Top Of The First
The Winter Meetings ended after the Rule 5 Draft and baseball Twitter was left with little activity almost immediately after. This will be a quick Rundown today as not much happened while the market basically waiting on the Jason Heyward signing, likely coming within the next 24-48 hours.
Jason Heyward Watch
We’ve talked about it all week and there really isn’t much to say that hasn’t been said. The Washington Nationals emerged as a serious player and word is that Heyward is sitting on a $200 million dollar offer from an unnamed team, believed to be one of the Cubs, Cardinals, Angels or Nationals.
I’ve struggled with the idea that we are talking about a 10/$200M+ contract in this instance. This will be the first free agent signing based almost entirely on metrics, a validation of sorts for the number crunchers and analysts. Though I believe I am a sabermetrics guy, I am still on the fence about the outfielder’s valuation because it just seems unfathomable, dictated more by supply and demand than actual abilities.

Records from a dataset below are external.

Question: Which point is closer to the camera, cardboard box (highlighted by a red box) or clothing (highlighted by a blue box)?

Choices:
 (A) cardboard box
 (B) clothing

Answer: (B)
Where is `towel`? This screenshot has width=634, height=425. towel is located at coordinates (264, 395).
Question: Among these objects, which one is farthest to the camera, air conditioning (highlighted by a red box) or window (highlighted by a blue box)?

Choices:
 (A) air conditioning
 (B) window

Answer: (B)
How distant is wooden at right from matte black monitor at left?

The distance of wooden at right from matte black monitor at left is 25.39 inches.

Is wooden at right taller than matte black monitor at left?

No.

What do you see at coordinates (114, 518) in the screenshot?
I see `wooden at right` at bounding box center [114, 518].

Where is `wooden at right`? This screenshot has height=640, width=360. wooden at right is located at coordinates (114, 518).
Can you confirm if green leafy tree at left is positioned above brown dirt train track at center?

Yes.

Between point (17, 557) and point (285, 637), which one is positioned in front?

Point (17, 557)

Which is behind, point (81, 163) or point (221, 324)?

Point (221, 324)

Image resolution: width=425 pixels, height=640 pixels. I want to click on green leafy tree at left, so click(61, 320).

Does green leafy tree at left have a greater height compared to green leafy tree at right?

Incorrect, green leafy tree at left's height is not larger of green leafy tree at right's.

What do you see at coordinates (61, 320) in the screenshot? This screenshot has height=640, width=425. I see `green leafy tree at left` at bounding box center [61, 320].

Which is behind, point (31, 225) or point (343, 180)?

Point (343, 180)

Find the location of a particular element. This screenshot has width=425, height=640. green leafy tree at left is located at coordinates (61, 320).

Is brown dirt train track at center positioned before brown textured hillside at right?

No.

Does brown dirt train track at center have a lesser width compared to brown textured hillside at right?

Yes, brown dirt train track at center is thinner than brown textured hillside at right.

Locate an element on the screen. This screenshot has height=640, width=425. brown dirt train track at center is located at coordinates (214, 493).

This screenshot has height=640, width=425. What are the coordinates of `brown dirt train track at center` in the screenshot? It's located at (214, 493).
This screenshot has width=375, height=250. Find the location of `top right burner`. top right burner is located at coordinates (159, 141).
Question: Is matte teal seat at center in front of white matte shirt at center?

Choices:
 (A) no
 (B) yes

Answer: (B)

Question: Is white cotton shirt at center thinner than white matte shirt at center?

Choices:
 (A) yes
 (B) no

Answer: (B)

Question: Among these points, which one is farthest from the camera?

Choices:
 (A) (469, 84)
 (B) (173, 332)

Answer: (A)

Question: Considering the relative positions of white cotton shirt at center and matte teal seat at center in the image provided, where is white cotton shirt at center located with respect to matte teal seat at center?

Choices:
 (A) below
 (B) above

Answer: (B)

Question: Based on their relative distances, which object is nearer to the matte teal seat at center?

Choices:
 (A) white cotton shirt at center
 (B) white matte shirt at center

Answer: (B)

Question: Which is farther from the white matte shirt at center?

So let me convince myself while I convince anyone else who needs a little persuasion.
- The league-average OBP was .317 this year. It was .314 in 2014. Heyward’s OBP last year was .359, which is considered very good. Anthony Rizzo led the Cubs in OBP at .387 and Kris Bryant was second at .369.
- Jason Heyward’s K% last season was about 14.8%. The Cubs as a team had a K% of 24.8. In other words, the guy has exceptional contact skills.
- His wRAA was 15.771. For comparative purposes, Ben Zobrist’s was 15.702. Zero is league average and the statistic measures the number of offensive runs a player contributes to their team compared to the average player. By acquiring Zobrist and, potentially, Heyward, the Cubs would be paying a little over $23 million dollars for 32 runs next year (minus Starlin Castro’s contract), which is about 3 wins in offense alone. Castro represented a wRAA of -11.4 so you could theoretically tack on another win for the Cubs.
- Fangraphs rated Heyward as the 17th best baserunner in all of baseball last season (based on UBR) and the 2nd best defender (based on UZR).
- Heyward ranked sixth in WAR (6.0) in the NL, just ahead of Andrew McCutchen (5.8) and just behind Kris Bryant (6.5). Six wins equates to approximately $48.4M in value.
Is that worth $20 million dollars or more a year for ten years? I’ll point you to two articles that counterpoint each other and let you decide. The first comes from Tom Verducci of Sports Illustrated and the second from ESPN’s Jesse Rogers.
In closing, I’d like to mention the possibility of an opt-out in the contract, which everyone seems to think is a given in this case. The opt-out is designed to protect the player, not the team. If Heyward’s skills diminish to the point that his valuation is exceeded by the money left on his contract at the time the option is to be exercised, he’ll stay and be an overpaid, diminishing asset. If the opposite occurs, he’ll elect free agency and the Cubs will get a compensatory draft pick because they will have presumably presented Heyward with a qualifying offer. Of course the next CBA could change all of that.
Fact, Fiction, Truth, Or Rumor
Infielder Yunel Escobar was traded for the sixth time six years, going from the Washington Nationals to the Angels for pitchers Michael Brady (minors) and Trevor Gott. The Nationals also gave the Angels $1.5M in cash.
Relief pitcher Shawn Kelley agreed to a three-year contract with the Washington Nationals. The Nationals continue to overhaul their bullpen, but depending on what they decide to do with Jonathan Papelbpn and/or Drew Storen, they may still be in the market for a closer and another high leverage relief pitcher.
The Braves continued to trade for young, controllable talent, sending catcher Christian Bethancourt to San Diego for catcher Ricardo Rodriguez and former top 10 pitching prospect Casey Kelly.
The Orioles reportedly went as high as $168M over seven years to retain the services of free-agent first baseman Chris Davis. ESPN’s Buster Olney says the Orioles never moved off of yesterday’s $150M offer. Olney reports the Orioles pulled their latest offer regardless.
Here’s a look at the Rule 5 Draft Results from Thursday morning. The Cubs did not select anybody in the major league portion of the draft and they didn’t lose any players either. In the minor league portion of the draft they lost four players and picked up three new players. Brett Taylor of Bleacher Nation profiled all of the movement here.
Bottom Of The Ninth
With the Winter Meetings over teams will regroup and continue to upgrade their rosters, with most of baseball on hold until Heyward chooses where to play for the next seven-to-ten years. I’d put the Cubs chances at landing the free agent outfielder at 60/40 in favor, but that is just a gut feeling and not based on anything I have heard or read. Nobody really knows what’s going to happen, but I am sure the Cubs front offices has a contingency plan in place and will strike quickly if they choose to go in a different direction.